Dans la continuité de ces travaux, Mariana Martins doctorante du programme PPU a étudié le rôle du pilus Pil3 et a montré que celui ci joue un rôle clé dans l’adhésion de S. gallolyticus aux mucines du colon ainsi que dans la colonisation du colon de la souris. Laurence du Merle qui a rejoint notre équipe en novembre 2014 a réalisé les marquages fluorescents sur les coupes de tissus fixés montrant la localisation des bactéries en rouge au niveau côlon distal des souris (en vert) et plus particulièrement au niveau du mucus. Ces résultats font l’objet d’une publication qui vient d’être acceptée (Martins et al., 2015 J. Infect. Dis.) et la Fig. 4 de notre article a été sélectionnée pour faire la couverture du journal.
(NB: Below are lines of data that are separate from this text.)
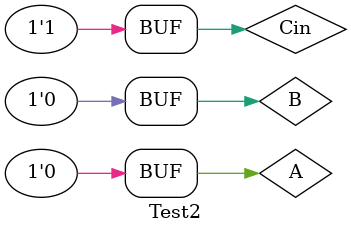
<source format=v>
`timescale 1ns / 1ps


module Test2;

	// Inputs
	reg Cin;
	reg A;
	reg B;

	// Outputs
	wire F;
	wire Cout;

	// Instantiate the Unit Under Test (UUT)
	fulladderM uut (
		.Cin(Cin), 
		.A(A), 
		.B(B), 
		.F(F), 
		.Cout(Cout)
	);

	initial begin
		// Initialize Inputs
		Cin = 0;
		A = 0;
		B = 0;

		// Wait 100 ns for global reset to finish
		#100;
        
		// Add stimulus here
		A =3 ;B = 0;Cin=0;
		#100;
		A=1;B=2;Cin=1;
		#100;
		A=0;B=1;Cin=1;
		#100;
		A=1;B=1;Cin=1;
		#100;
		A=2;B=1;Cin=0;
		#100;
		A=1;B=1;Cin=1;
		#100;
		A=8;B=8;Cin=1;
	end
      
endmodule


</source>
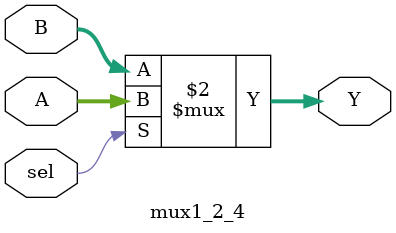
<source format=v>
module mux1_2_4 (A,B,sel,Y);
	input	[3:0] A;
	input	[3:0]	B;
	input	sel;
	
	output reg [3:0] Y;
	
	always@(A,B,sel) begin
		Y <= sel? A : B;
	end
	
endmodule
</source>
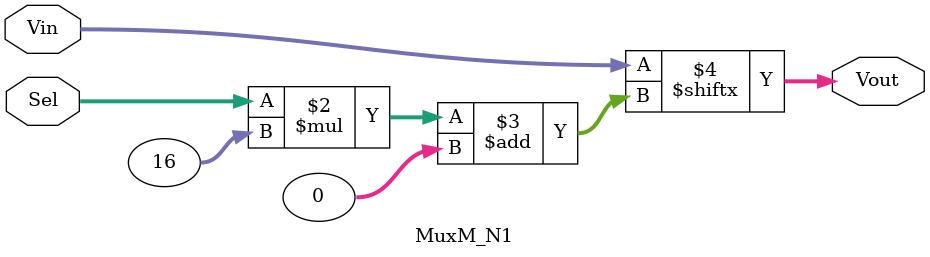
<source format=v>
`timescale 1ns / 1ps


module MuxM_N1 #(
        parameter N = 4,
        parameter M = 16
    )(
        Vin,
        Sel,
        Vout
    );

    input [(M*N)-1:0] Vin;
    input [$clog2(N)-1:0] Sel;
    output reg [M-1:0] Vout;

    always @(Vin, Sel) begin
        Vout <= Vin[Sel*M +:M];
    end

endmodule
</source>
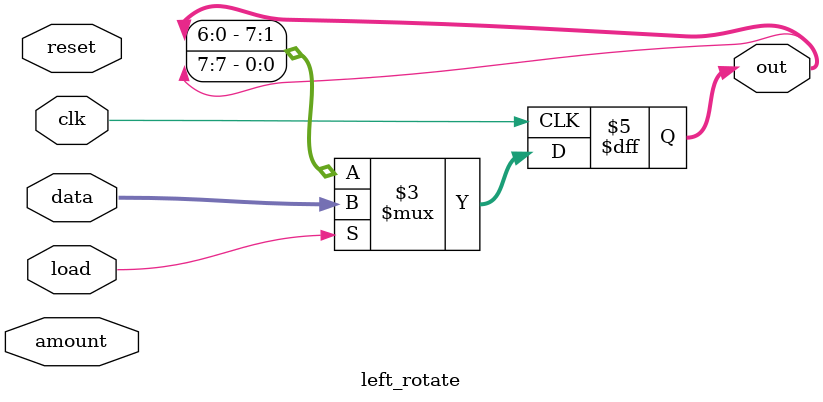
<source format=v>
module left_rotate(clk,reset,amount,data,load,out);
input clk,reset;
input [2:0] amount;
input [7:0] data;
input load;
output reg [7:0] out;
// when load is high, load data to out
// otherwise rotate the out register followed by left shift the out register by amount bits
always @(posedge clk) begin
	if (load) begin
	out <= data;
	end
	else begin
	//$display($time,"R: %d",out);
	//$display($time,"L: %d",out);
	out <= {out[6:0],out[7]};
	//$display($time,"O: %d",out);
	end
end
endmodule

</source>
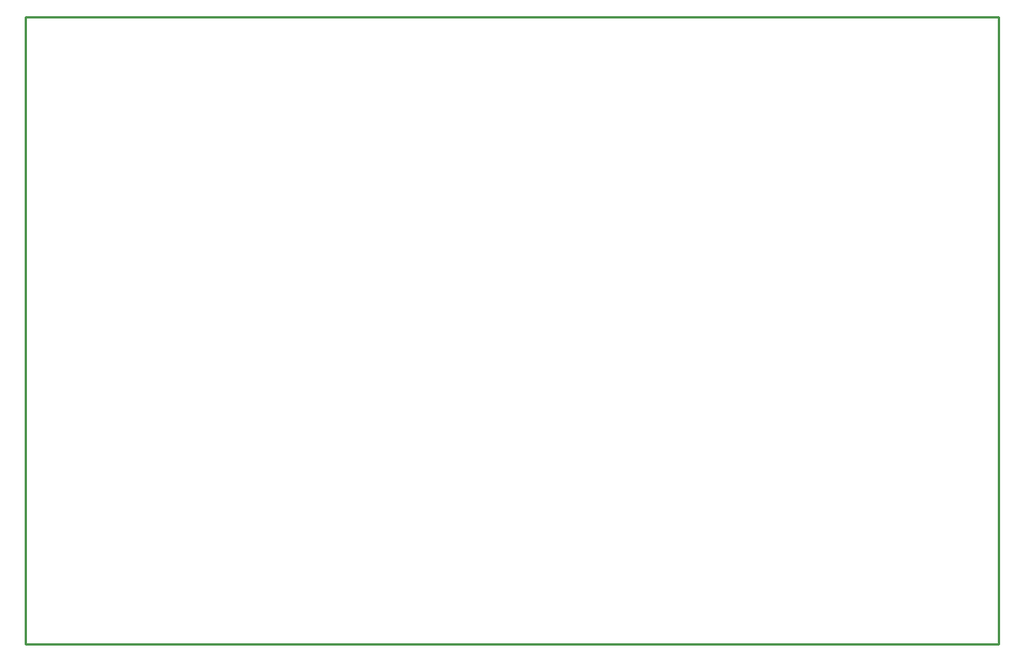
<source format=gm1>
G04*
G04 #@! TF.GenerationSoftware,Altium Limited,Altium Designer,22.5.1 (42)*
G04*
G04 Layer_Color=16711935*
%FSLAX44Y44*%
%MOMM*%
G71*
G04*
G04 #@! TF.SameCoordinates,CA0BB6C5-CFA1-4992-A8A9-7B9ED42510D7*
G04*
G04*
G04 #@! TF.FilePolarity,Positive*
G04*
G01*
G75*
%ADD13C,0.2540*%
D13*
X0Y0D02*
X1069340D01*
X0Y689610D02*
X1069340D01*
Y0D02*
Y689610D01*
X0Y0D02*
Y689610D01*
M02*

</source>
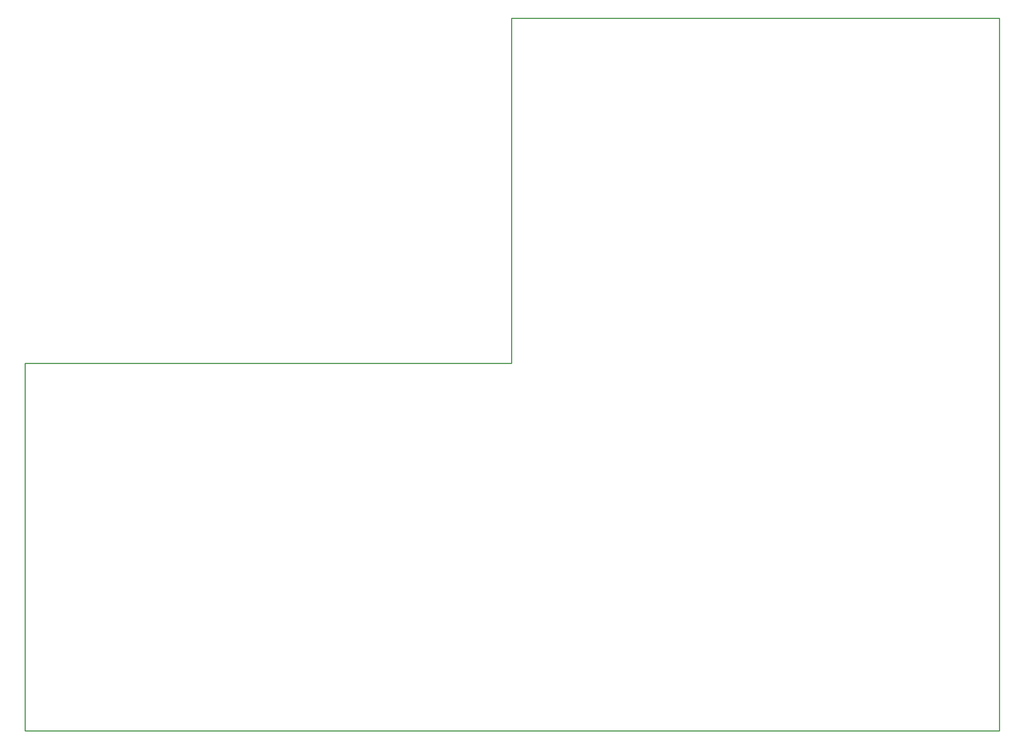
<source format=gko>
G04 Layer_Color=16711935*
%FSLAX25Y25*%
%MOIN*%
G70*
G01*
G75*
%ADD57C,0.01000*%
D57*
X0Y0D02*
Y343209D01*
X454036D01*
Y665354D01*
X909350D01*
Y0D02*
Y665354D01*
X0Y0D02*
X909350D01*
M02*

</source>
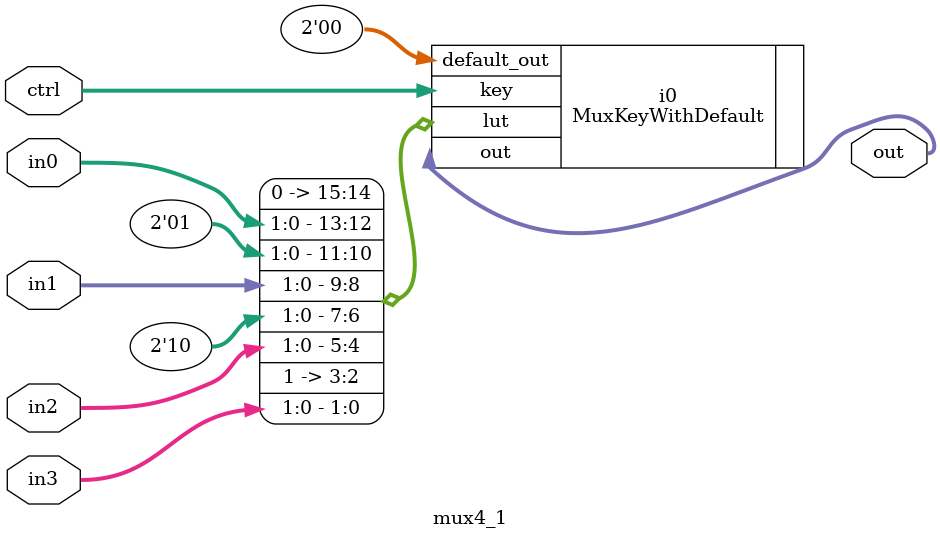
<source format=v>
module mux4_1(
    input  [1:0] ctrl,    
    input  [1:0] in0,     
    input  [1:0] in1,     
    input  [1:0] in2,     
    input  [1:0] in3,     
    output [1:0] out      
);

MuxKeyWithDefault #(
    .NR_KEY    (4),       
    .KEY_LEN   (2),       
    .DATA_LEN  (2)        
) i0 (
    .out       (out),     
    .key       (ctrl),    
    .default_out(2'b00),  
    .lut       ({         
        2'b00, in0,      
        2'b01, in1,      
        2'b10, in2,      
        2'b11, in3       
    })
);

endmodule

</source>
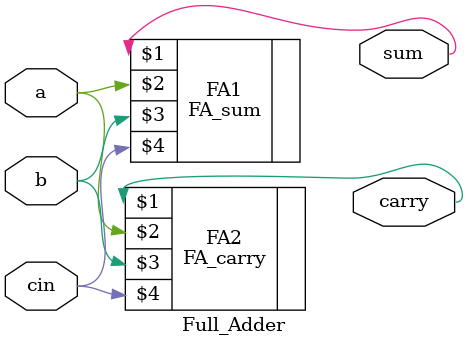
<source format=v>

`include "Sum.v"
`include "Carry.v"
`timescale 10ps/1ps

module Full_Adder( sum, carry, a, b, cin);
    output sum, carry;
    input a, b, cin;

    FA_sum FA1(sum, a, b, cin);              // FA_sum is a module
    FA_carry FA2(carry, a, b, cin);          // FA_carry is a module

endmodule



</source>
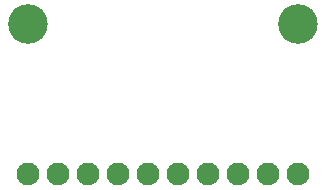
<source format=gbr>
G04 EAGLE Gerber RS-274X export*
G75*
%MOMM*%
%FSLAX34Y34*%
%LPD*%
%INSoldermask Bottom*%
%IPPOS*%
%AMOC8*
5,1,8,0,0,1.08239X$1,22.5*%
G01*
%ADD10C,1.930400*%
%ADD11C,3.352400*%


D10*
X254000Y17780D03*
X228600Y17780D03*
X203200Y17780D03*
X177800Y17780D03*
X152400Y17780D03*
X127000Y17780D03*
X101600Y17780D03*
X76200Y17780D03*
X50800Y17780D03*
X25400Y17780D03*
D11*
X254000Y144780D03*
X25400Y144780D03*
M02*

</source>
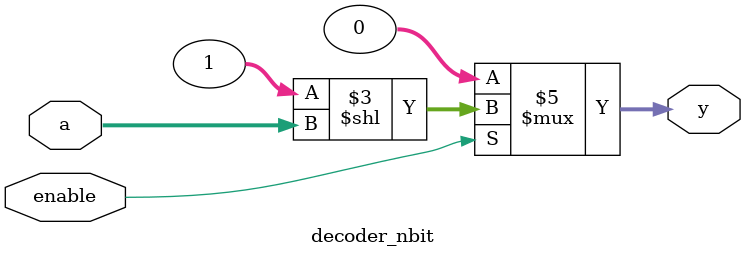
<source format=v>
module decoder_nbit 
	//parameter section
	#(parameter N=5)
	// ports section
	(
	input [N -1:0] a,
	input enable, 
	output reg [2**N-1:0] y
	);
	
	always @(*) begin 
		if (enable ==0)
			y=0;
		else 
			y = (1<<a);
	end 
	
endmodule 	
</source>
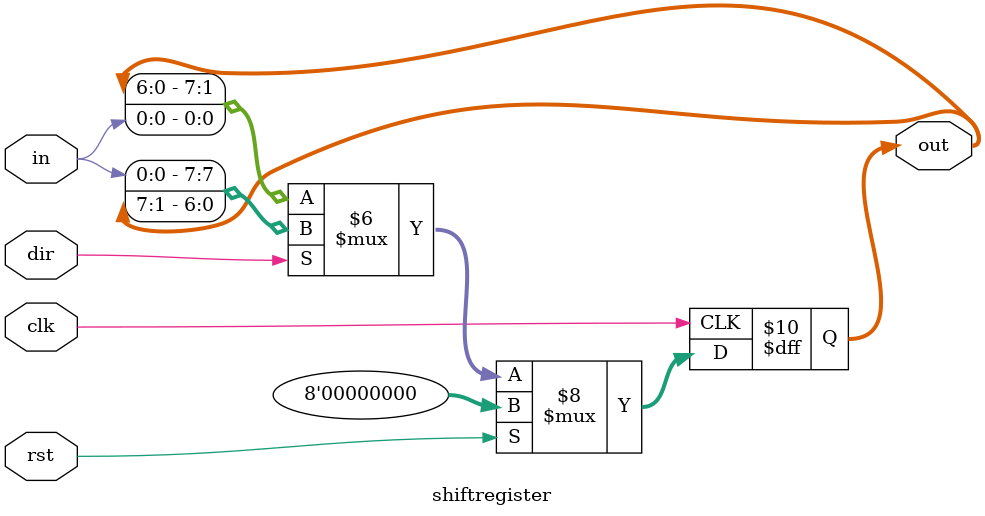
<source format=v>
`timescale 1ns / 1ps
module shiftregister(out,dir,in,clk,rst);

output reg[7:0]out;
input dir,in,clk,rst;

always @(posedge clk)
begin
if(!rst)
	if(dir==0)
		out<={out[6:0],in};		//left shift
	else
		out<={in,out[7:1]};		//right shift
else
	out<=0;
end
endmodule

</source>
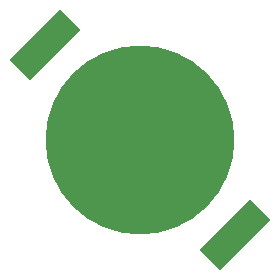
<source format=gbr>
%TF.GenerationSoftware,KiCad,Pcbnew,(6.0.9)*%
%TF.CreationDate,2022-11-12T13:39:38-06:00*%
%TF.ProjectId,ZoeBirthdayRing,5a6f6542-6972-4746-9864-617952696e67,rev?*%
%TF.SameCoordinates,Original*%
%TF.FileFunction,Paste,Bot*%
%TF.FilePolarity,Positive*%
%FSLAX46Y46*%
G04 Gerber Fmt 4.6, Leading zero omitted, Abs format (unit mm)*
G04 Created by KiCad (PCBNEW (6.0.9)) date 2022-11-12 13:39:38*
%MOMM*%
%LPD*%
G01*
G04 APERTURE LIST*
G04 Aperture macros list*
%AMRotRect*
0 Rectangle, with rotation*
0 The origin of the aperture is its center*
0 $1 length*
0 $2 width*
0 $3 Rotation angle, in degrees counterclockwise*
0 Add horizontal line*
21,1,$1,$2,0,0,$3*%
G04 Aperture macros list end*
%ADD10RotRect,2.400000X6.100000X135.000000*%
%ADD11C,16.000000*%
G04 APERTURE END LIST*
D10*
%TO.C,BT1*%
X166092579Y-99858746D03*
X150041255Y-83807422D03*
D11*
X158066917Y-91833084D03*
%TD*%
M02*

</source>
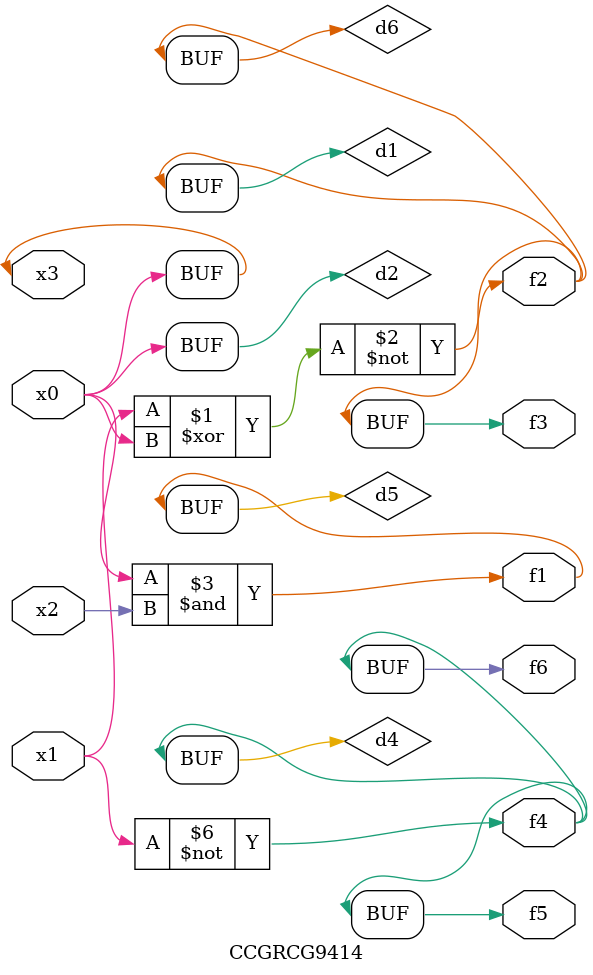
<source format=v>
module CCGRCG9414(
	input x0, x1, x2, x3,
	output f1, f2, f3, f4, f5, f6
);

	wire d1, d2, d3, d4, d5, d6;

	xnor (d1, x1, x3);
	buf (d2, x0, x3);
	nand (d3, x0, x2);
	not (d4, x1);
	nand (d5, d3);
	or (d6, d1);
	assign f1 = d5;
	assign f2 = d6;
	assign f3 = d6;
	assign f4 = d4;
	assign f5 = d4;
	assign f6 = d4;
endmodule

</source>
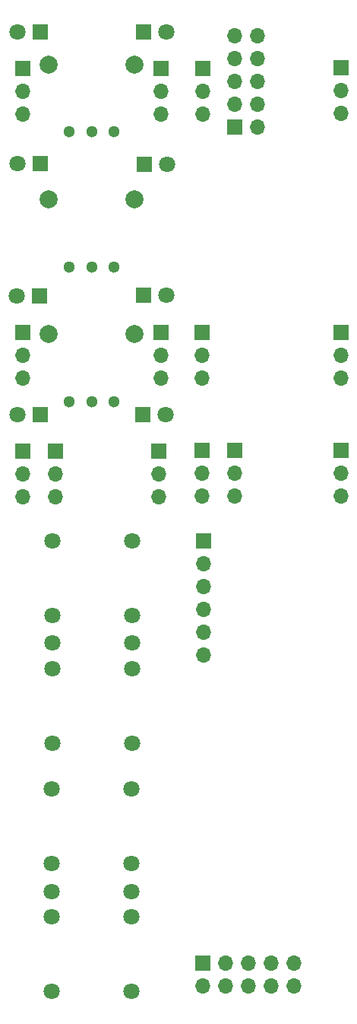
<source format=gbr>
%TF.GenerationSoftware,KiCad,Pcbnew,5.1.8*%
%TF.CreationDate,2020-11-17T21:54:47+01:00*%
%TF.ProjectId,kompas,6b6f6d70-6173-42e6-9b69-6361645f7063,rev?*%
%TF.SameCoordinates,Original*%
%TF.FileFunction,Soldermask,Bot*%
%TF.FilePolarity,Negative*%
%FSLAX46Y46*%
G04 Gerber Fmt 4.6, Leading zero omitted, Abs format (unit mm)*
G04 Created by KiCad (PCBNEW 5.1.8) date 2020-11-17 21:54:47*
%MOMM*%
%LPD*%
G01*
G04 APERTURE LIST*
%ADD10C,1.800000*%
%ADD11O,1.700000X1.700000*%
%ADD12R,1.700000X1.700000*%
%ADD13R,1.800000X1.800000*%
%ADD14C,1.300000*%
%ADD15C,2.000000*%
G04 APERTURE END LIST*
D10*
%TO.C,J_OUT0*%
X102906116Y-119515380D03*
X102906116Y-111215380D03*
%TD*%
%TO.C,J_IN0*%
X94016116Y-119515380D03*
X94016116Y-111215380D03*
%TD*%
%TO.C,J_IN2*%
X93980000Y-147160000D03*
X93980000Y-138860000D03*
%TD*%
%TO.C,J_OUT2*%
X102870000Y-147160000D03*
X102870000Y-138860000D03*
%TD*%
D11*
%TO.C,J6*%
X110771692Y-49486200D03*
X110771692Y-46946200D03*
D12*
X110771692Y-44406200D03*
%TD*%
%TO.C,J20*%
X94363691Y-87062793D03*
D11*
X94363691Y-89602793D03*
X94363691Y-92142793D03*
%TD*%
%TO.C,J12*%
X114366008Y-92052988D03*
X114366008Y-89512988D03*
D12*
X114366008Y-86972988D03*
%TD*%
D11*
%TO.C,J19*%
X90720271Y-78853952D03*
X90720271Y-76313952D03*
D12*
X90720271Y-73773952D03*
%TD*%
D11*
%TO.C,J18*%
X105918000Y-92138500D03*
X105918000Y-89598500D03*
D12*
X105918000Y-87058500D03*
%TD*%
D11*
%TO.C,J16*%
X90741500Y-92138500D03*
X90741500Y-89598500D03*
D12*
X90741500Y-87058500D03*
%TD*%
D11*
%TO.C,J15*%
X106107362Y-78853952D03*
X106107362Y-76313952D03*
D12*
X106107362Y-73773952D03*
%TD*%
D11*
%TO.C,J14*%
X106104316Y-49515441D03*
X106104316Y-46975441D03*
D12*
X106104316Y-44435441D03*
%TD*%
D11*
%TO.C,J13*%
X90703287Y-49538670D03*
X90703287Y-46998670D03*
D12*
X90703287Y-44458670D03*
%TD*%
D11*
%TO.C,J11*%
X110745537Y-78856062D03*
X110745537Y-76316062D03*
D12*
X110745537Y-73776062D03*
%TD*%
D11*
%TO.C,J10*%
X126181747Y-92043749D03*
X126181747Y-89503749D03*
D12*
X126181747Y-86963749D03*
%TD*%
D11*
%TO.C,J9*%
X110754167Y-92052988D03*
X110754167Y-89512988D03*
D12*
X110754167Y-86972988D03*
%TD*%
D11*
%TO.C,J8*%
X126167215Y-78856062D03*
X126167215Y-76316062D03*
D12*
X126167215Y-73776062D03*
%TD*%
D11*
%TO.C,J7*%
X126195950Y-49439741D03*
X126195950Y-46899741D03*
D12*
X126195950Y-44359741D03*
%TD*%
D10*
%TO.C,D2*%
X106728923Y-40377027D03*
D13*
X104188923Y-40377027D03*
%TD*%
D10*
%TO.C,D3*%
X106786157Y-55117030D03*
D13*
X104246157Y-55117030D03*
%TD*%
D11*
%TO.C,J4*%
X116889899Y-40785061D03*
X114349899Y-40785061D03*
X116889899Y-43325061D03*
X114349899Y-43325061D03*
X116889899Y-45865061D03*
X114349899Y-45865061D03*
X116889899Y-48405061D03*
X114349899Y-48405061D03*
X116889899Y-50945061D03*
D12*
X114349899Y-50945061D03*
%TD*%
D11*
%TO.C,J5*%
X110860247Y-109721988D03*
X110860247Y-107181988D03*
X110860247Y-104641988D03*
X110860247Y-102101988D03*
X110860247Y-99561988D03*
D12*
X110860247Y-97021988D03*
%TD*%
D10*
%TO.C,D4*%
X106761460Y-69680369D03*
D13*
X104221460Y-69680369D03*
%TD*%
D14*
%TO.C,RV2*%
X95895890Y-81500000D03*
X98395890Y-81500000D03*
X100895890Y-81500000D03*
D15*
X93595890Y-74000000D03*
X103195890Y-74000000D03*
%TD*%
D10*
%TO.C,J_OUT1*%
X102870000Y-124620000D03*
X102870000Y-136020000D03*
X102870000Y-132920000D03*
%TD*%
%TO.C,J_IN1*%
X93980000Y-124620000D03*
X93980000Y-136020000D03*
X93980000Y-132920000D03*
%TD*%
%TO.C,D9*%
X90039574Y-69713968D03*
D13*
X92579574Y-69713968D03*
%TD*%
D10*
%TO.C,D8*%
X90118652Y-55020267D03*
D13*
X92658652Y-55020267D03*
%TD*%
D10*
%TO.C,J_CLOCK0*%
X94016116Y-96975380D03*
X94016116Y-108375380D03*
X94016116Y-105275380D03*
%TD*%
%TO.C,D5*%
X90170000Y-82931000D03*
D13*
X92710000Y-82931000D03*
%TD*%
D10*
%TO.C,D6*%
X106650890Y-82917387D03*
D13*
X104110890Y-82917387D03*
%TD*%
D12*
%TO.C,J_POWER0*%
X110796747Y-144011988D03*
D11*
X110796747Y-146551988D03*
X113336747Y-144011988D03*
X113336747Y-146551988D03*
X115876747Y-144011988D03*
X115876747Y-146551988D03*
X118416747Y-144011988D03*
X118416747Y-146551988D03*
X120956747Y-144011988D03*
X120956747Y-146551988D03*
%TD*%
D10*
%TO.C,J_RESET0*%
X102906116Y-96975380D03*
X102906116Y-108375380D03*
X102906116Y-105275380D03*
%TD*%
%TO.C,D7*%
X90097039Y-40400894D03*
D13*
X92637039Y-40400894D03*
%TD*%
D14*
%TO.C,RV0*%
X95895890Y-51500000D03*
X98395890Y-51500000D03*
X100895890Y-51500000D03*
D15*
X93595890Y-44000000D03*
X103195890Y-44000000D03*
%TD*%
D14*
%TO.C,RV1*%
X95895890Y-66500000D03*
X98395890Y-66500000D03*
X100895890Y-66500000D03*
D15*
X93595890Y-59000000D03*
X103195890Y-59000000D03*
%TD*%
M02*

</source>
Plus récemment, en étroite collaboration avec l’équipe de Philippe Sansonetti, nous avons montré dans un modèle expérimental murin de cancer colorectal que la quantité de Sgg présente dans l’intestin était augmentée d’un facteur 1 000 en présence de polypes (Aymeric et al., 2018). Cet avantage compétitif survient au détriment d’autres bactéries commensales de l’intestin de souris comme Enterococcus faecalis. Ce bénéfice repose sur la production d’une bactériocine (un antibiotique naturel) appelée gallocine, sécrétée par la bactérie Sgg et capable d’inhiber la prolifération de bactéries commensales du genre Enterococcus. La gallocine est naturellement produite et sécrétée par Sgg, mais son activité bactéricide nécessite la présence de détergents, comme les acides biliaires secondaires, des métabolites présents en grande quantité dans le côlon. Dans le modèle génétique de cancer colorectal murin que nous avons utilisé, la mutation du gène suppresseur de tumeurs Apc (adenomatous polyposis coli), qui est retrouvée dans 80 % des CCR, a été corrélée à une diminution de l’expression d’un transporteur des acides biliaires secondaires (Slc10A2 [solute carrier family 10 member 2]) au niveau de l’iléon et du côlon, et à une augmentation de la concentration luminale de DCA et d’acide lithocholique (LCA), les deux principaux acides biliaires secondaires. En résumé, nos travaux suggèrent que l’augmentation des acides biliaires dans le CCR favorisent la colonisation par Sgg au détriment d’autres bactéries commensales du microbiote. Ces travaux sont commentés et mis en perspective dans une nouvelle dans la revue Médecine/sciences (Aymeric et al., 2018).